Bruno Henrique Silva Santos

Responsabilidade Solidária Consentida na Judicialização da Saúde – A Rede SUS dentro dos Processos

Por que deixar para o outro decidir, quando se pode fazer por conta própria?

Os litígios presentes na judicialização da saúde envolvendo o SUS são multipolares. Não há apenas uma lide entre o autor e o réu, como normalmente ocorre nos processos em geral.

Via de regra, o polo passivo nas ações em que se busca o recebimento de tratamento médico do SUS é composto por dois ou três entes federativos distintos. É bastante comum, com isso, que surjam no curso dos processos litígios específicos entre os próprios réus no que diz respeito à responsabilidade pelo fornecimento e pelo custeio do tratamento. Em suma, nenhum deles reconhece a responsabilidade pela entrega ou pelo financiamento do medicamento, do produto médico ou do procedimento concedidos judicialmente.

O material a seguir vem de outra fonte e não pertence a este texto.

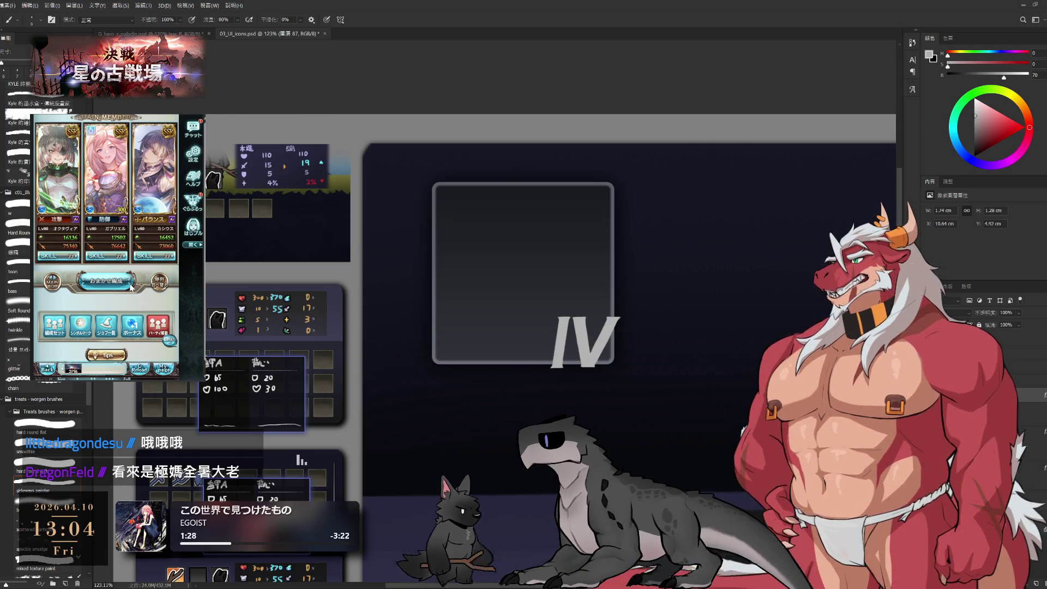
{"action": "scroll", "coordinate": [131, 288], "scroll_direction": "down", "scroll_amount": 1}
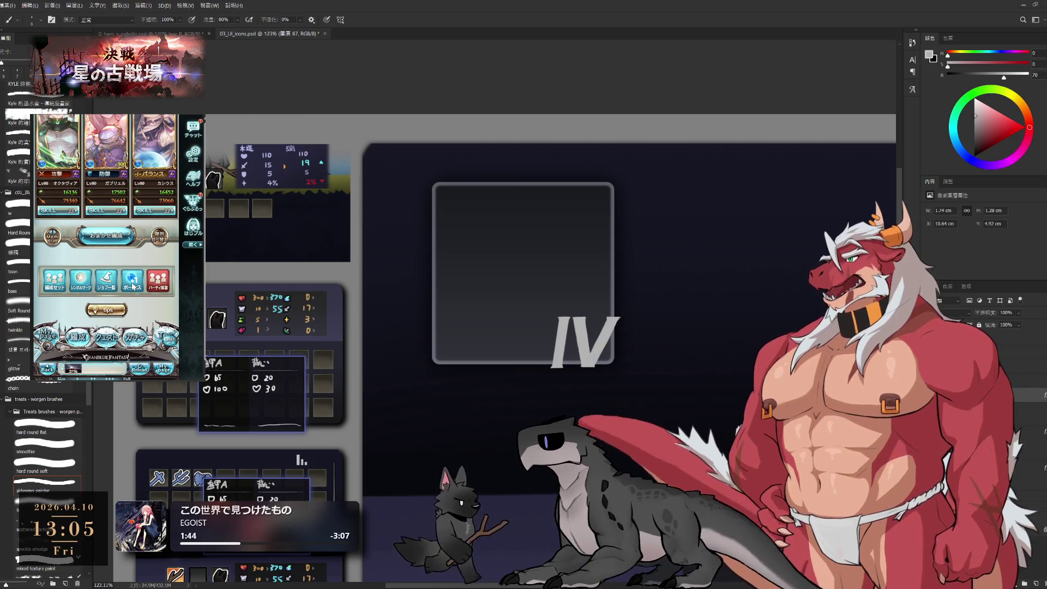
{"action": "scroll", "coordinate": [133, 286], "scroll_direction": "down", "scroll_amount": 1}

Esse cenário faz-se presente sobretudo nos processos em que se pretende o recebimento de tecnologia em saúde não incorporada ao sistema público.

A diferença entre uma lide multipolar nas ações de saúde e uma lide tradicional pode ser assim representada:

Multi

Com isso, há que se resolver não apenas se um tratamento deve ou não ser oferecido ao paciente demandante, mas também quem é o responsável pelo seu oferecimento. Aliás, a segunda discussão tem ganhado cada vez mais atenção dos tribunais, tornando-se tão ou até mesmo mais debatida do que a primeira. Basta verificar, por exemplo, que ela já é objeto de três temas afetados pelas cortes superiores como precedentes qualificados que já foram ou estão sendo decididos.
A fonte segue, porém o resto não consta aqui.